ECLI:NL:RBROT:2020:11818
Rechtbank Rotterdam
- Wraking
- Rechtspraak.nl
Afwijzing wrakingsverzoek tegen rechter in kort geding
In deze zaak heeft de wrakingskamer van de Rechtbank Rotterdam op 23 november 2020 een verzoek tot wraking afgewezen. Verzoeker voelde zich tijdens de zitting van 13 november 2020 niet gehoord door de rechter, mr. P. de Bruin, en heeft dit als reden voor zijn wrakingsverzoek aangevoerd. Tijdens de zitting had de rechter vragen gesteld aan beide partijen, maar verzoeker had niet kenbaar gemaakt dat hij zelf het woord wilde voeren.
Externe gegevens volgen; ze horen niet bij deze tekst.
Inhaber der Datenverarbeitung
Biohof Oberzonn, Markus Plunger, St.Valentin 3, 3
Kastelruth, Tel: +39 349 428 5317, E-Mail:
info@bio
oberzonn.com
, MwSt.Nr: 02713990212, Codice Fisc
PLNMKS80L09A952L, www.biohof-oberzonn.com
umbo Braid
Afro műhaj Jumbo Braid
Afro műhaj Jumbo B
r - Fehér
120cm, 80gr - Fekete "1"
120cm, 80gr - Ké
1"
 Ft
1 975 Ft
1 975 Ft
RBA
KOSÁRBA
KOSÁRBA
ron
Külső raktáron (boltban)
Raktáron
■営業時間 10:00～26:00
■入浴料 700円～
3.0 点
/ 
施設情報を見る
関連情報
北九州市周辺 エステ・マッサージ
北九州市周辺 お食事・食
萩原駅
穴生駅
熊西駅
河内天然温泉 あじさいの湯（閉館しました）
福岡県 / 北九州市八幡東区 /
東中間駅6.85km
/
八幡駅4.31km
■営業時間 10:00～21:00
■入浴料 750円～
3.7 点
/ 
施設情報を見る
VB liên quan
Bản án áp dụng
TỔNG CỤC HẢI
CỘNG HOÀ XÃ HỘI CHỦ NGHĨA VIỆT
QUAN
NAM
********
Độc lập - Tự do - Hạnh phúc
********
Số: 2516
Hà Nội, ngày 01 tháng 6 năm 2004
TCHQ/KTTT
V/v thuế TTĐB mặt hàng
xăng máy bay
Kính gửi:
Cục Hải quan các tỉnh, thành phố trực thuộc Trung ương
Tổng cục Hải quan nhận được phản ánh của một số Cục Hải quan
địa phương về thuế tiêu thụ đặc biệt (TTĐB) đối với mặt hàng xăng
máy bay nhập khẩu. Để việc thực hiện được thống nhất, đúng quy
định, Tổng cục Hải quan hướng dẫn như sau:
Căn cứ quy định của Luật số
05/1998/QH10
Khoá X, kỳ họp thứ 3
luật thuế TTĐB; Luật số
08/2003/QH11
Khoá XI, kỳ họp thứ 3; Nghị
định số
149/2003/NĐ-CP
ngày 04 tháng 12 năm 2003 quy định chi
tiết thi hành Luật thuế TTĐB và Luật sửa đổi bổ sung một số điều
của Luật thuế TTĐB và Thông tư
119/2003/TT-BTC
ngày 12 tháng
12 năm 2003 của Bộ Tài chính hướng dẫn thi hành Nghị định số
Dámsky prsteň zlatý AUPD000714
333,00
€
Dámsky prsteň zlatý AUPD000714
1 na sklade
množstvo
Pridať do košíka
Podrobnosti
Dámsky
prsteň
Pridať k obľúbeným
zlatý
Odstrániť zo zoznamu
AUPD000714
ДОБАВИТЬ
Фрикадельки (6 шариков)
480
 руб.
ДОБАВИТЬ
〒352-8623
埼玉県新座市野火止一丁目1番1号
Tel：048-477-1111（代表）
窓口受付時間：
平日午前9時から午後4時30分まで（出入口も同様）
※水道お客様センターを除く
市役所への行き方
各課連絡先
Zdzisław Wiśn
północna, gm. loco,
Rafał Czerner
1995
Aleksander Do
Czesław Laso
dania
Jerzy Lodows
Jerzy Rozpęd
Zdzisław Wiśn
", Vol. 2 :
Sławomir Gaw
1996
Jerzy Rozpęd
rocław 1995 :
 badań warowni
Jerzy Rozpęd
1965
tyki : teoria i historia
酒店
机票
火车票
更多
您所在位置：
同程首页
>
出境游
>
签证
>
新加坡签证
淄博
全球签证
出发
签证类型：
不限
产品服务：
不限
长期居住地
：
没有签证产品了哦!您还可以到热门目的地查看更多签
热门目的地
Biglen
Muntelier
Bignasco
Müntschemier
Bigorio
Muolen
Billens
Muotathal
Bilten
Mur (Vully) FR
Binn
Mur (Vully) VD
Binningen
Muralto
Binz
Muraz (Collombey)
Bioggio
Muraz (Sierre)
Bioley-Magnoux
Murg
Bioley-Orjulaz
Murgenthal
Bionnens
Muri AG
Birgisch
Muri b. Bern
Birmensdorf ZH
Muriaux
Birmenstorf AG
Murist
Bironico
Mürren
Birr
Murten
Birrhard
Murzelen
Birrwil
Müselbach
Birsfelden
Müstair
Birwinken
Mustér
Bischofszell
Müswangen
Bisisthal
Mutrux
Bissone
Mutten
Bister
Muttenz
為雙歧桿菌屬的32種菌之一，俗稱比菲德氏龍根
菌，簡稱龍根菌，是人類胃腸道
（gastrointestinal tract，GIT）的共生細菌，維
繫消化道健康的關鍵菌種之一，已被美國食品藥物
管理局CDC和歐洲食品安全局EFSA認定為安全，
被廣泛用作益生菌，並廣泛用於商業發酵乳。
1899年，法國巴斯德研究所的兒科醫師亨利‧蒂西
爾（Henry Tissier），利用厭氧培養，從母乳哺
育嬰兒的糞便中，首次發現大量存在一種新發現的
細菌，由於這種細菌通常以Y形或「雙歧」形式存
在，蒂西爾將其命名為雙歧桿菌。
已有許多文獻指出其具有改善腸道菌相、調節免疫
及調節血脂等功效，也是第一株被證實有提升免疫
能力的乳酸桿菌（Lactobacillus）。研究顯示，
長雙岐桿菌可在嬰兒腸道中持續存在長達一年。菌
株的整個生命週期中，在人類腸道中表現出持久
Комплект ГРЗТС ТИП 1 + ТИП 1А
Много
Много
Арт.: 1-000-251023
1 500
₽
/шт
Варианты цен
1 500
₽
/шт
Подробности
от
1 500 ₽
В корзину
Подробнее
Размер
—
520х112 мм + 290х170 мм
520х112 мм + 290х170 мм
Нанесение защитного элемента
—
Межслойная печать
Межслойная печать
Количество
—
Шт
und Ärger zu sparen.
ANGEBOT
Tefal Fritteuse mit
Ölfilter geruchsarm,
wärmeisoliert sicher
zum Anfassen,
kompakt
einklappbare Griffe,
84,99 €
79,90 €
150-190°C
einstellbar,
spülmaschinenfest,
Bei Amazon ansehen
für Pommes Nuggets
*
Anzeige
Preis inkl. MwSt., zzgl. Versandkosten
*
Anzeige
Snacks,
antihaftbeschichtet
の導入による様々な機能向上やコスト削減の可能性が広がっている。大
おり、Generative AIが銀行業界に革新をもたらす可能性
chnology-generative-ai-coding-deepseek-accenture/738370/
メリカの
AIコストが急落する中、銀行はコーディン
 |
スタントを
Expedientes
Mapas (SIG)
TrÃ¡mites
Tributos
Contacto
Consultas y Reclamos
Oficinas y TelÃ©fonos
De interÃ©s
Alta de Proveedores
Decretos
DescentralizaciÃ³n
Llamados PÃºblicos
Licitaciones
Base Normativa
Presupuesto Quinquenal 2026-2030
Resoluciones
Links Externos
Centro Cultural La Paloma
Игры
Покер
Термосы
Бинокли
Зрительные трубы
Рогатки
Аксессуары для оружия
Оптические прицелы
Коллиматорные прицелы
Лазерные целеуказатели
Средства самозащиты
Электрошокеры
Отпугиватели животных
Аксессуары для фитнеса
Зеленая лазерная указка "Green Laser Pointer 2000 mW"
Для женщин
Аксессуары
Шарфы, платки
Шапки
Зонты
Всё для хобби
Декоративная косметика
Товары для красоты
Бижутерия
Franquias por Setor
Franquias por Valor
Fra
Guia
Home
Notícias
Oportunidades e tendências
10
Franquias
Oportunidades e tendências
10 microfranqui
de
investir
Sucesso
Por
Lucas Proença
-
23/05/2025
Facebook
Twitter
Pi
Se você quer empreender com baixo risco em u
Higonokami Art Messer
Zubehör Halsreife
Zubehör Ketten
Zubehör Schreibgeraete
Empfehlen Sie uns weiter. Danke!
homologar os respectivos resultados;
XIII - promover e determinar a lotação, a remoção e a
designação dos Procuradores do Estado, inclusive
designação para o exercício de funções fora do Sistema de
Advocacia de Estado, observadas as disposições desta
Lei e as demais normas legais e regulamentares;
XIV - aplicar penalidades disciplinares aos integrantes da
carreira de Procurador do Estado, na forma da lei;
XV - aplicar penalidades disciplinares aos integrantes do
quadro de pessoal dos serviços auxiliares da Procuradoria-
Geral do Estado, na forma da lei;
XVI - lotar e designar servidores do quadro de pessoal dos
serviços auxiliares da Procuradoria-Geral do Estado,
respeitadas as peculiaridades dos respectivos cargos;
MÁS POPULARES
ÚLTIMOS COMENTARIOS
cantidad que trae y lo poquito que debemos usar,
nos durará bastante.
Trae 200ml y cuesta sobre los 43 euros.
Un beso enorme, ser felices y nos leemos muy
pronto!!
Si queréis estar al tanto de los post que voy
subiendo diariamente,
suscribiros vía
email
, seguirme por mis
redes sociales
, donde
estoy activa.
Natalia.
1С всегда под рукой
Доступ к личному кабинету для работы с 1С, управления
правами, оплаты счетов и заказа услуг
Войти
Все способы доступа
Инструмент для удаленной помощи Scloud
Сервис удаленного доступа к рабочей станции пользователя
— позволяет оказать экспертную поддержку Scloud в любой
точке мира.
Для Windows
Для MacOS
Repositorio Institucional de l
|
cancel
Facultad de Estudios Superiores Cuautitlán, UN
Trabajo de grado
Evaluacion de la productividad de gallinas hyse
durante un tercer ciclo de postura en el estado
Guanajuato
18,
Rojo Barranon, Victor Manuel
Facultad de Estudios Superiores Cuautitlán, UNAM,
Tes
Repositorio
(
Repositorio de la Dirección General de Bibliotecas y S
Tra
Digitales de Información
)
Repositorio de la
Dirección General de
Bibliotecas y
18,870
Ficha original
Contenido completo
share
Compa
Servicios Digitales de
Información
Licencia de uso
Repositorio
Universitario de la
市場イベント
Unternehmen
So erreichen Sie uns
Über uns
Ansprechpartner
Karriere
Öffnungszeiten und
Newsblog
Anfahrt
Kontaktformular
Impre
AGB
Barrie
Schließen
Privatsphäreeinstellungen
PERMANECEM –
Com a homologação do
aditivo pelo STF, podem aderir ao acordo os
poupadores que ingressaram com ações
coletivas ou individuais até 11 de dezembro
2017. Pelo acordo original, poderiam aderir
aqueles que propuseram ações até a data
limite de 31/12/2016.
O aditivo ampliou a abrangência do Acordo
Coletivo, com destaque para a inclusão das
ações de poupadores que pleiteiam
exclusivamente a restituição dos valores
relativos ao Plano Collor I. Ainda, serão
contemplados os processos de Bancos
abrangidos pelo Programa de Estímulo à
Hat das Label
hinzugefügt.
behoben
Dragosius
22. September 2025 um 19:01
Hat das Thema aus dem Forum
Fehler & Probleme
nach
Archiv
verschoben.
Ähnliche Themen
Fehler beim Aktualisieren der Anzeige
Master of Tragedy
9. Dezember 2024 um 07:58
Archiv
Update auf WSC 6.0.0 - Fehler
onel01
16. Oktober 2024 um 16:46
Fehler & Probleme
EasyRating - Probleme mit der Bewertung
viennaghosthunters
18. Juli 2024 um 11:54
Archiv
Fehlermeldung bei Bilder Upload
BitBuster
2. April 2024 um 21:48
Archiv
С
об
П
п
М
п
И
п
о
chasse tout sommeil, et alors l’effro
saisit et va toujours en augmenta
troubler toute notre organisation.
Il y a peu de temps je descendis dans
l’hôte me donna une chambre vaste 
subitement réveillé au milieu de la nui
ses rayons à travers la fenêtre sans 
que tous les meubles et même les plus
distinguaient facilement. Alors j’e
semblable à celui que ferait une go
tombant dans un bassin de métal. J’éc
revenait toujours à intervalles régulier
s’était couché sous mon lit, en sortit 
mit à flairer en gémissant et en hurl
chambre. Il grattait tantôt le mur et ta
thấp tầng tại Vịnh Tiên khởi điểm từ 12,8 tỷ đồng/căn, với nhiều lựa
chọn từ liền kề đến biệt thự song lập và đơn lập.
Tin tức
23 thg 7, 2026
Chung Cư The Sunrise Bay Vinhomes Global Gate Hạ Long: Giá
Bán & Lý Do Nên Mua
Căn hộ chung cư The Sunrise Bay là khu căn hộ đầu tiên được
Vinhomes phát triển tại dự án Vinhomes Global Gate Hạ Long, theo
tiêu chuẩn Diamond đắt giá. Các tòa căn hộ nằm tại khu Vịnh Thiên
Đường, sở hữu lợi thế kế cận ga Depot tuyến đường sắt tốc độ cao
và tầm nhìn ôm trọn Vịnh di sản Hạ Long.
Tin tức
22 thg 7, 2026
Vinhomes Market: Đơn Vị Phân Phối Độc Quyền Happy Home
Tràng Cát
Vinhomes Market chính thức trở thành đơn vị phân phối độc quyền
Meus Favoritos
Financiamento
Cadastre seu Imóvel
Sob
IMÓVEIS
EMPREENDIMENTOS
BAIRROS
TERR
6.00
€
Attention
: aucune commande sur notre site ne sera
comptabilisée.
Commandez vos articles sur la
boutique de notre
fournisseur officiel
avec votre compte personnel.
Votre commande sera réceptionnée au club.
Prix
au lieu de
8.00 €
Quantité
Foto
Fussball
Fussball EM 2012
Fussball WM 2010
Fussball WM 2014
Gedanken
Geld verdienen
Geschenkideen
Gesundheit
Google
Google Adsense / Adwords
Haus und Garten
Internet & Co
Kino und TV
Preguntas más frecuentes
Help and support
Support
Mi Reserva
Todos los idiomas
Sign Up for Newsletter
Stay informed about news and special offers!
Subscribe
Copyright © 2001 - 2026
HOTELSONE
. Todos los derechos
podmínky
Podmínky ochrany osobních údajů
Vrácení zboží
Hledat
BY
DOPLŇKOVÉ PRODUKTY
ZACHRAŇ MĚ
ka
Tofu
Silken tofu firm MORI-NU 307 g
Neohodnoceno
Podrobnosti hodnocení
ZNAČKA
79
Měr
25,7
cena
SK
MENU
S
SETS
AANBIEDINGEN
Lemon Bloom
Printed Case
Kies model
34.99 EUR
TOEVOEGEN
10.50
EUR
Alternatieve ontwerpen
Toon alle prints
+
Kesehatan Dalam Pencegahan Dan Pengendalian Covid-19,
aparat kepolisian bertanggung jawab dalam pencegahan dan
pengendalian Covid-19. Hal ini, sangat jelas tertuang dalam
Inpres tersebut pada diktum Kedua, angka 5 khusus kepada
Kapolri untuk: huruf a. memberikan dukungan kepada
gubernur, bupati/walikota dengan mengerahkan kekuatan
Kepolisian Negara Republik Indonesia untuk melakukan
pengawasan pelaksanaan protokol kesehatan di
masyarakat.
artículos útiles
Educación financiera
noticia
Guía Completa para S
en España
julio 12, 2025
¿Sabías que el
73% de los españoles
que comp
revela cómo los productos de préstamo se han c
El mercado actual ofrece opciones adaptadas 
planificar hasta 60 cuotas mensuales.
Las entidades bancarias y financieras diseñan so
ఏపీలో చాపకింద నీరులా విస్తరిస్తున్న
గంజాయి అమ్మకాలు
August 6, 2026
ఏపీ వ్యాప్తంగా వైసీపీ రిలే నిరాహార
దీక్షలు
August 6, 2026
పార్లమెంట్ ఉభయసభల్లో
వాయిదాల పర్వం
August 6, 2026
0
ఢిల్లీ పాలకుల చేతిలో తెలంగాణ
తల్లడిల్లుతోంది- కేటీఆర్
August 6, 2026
De rechter is niet verplicht om een partij die met een advocaat procedeert de gelegenheid te geven om zelf te spreken, tenzij dit expliciet wordt aangegeven door de partij of zijn advocaat. De wrakingskamer oordeelde dat er geen zwaarwegende aanwijzingen waren voor vooringenomenheid van de rechter. Het verzoek werd ongegrond verklaard, waarbij de wrakingskamer ook besloot om het formele vereiste van indiening door de advocaat te negeren, gezien de omstandigheden van de zaak. De beslissing werd genomen in het belang van de voortgang van de procedure en om onnodige kosten en vertraging te voorkomen.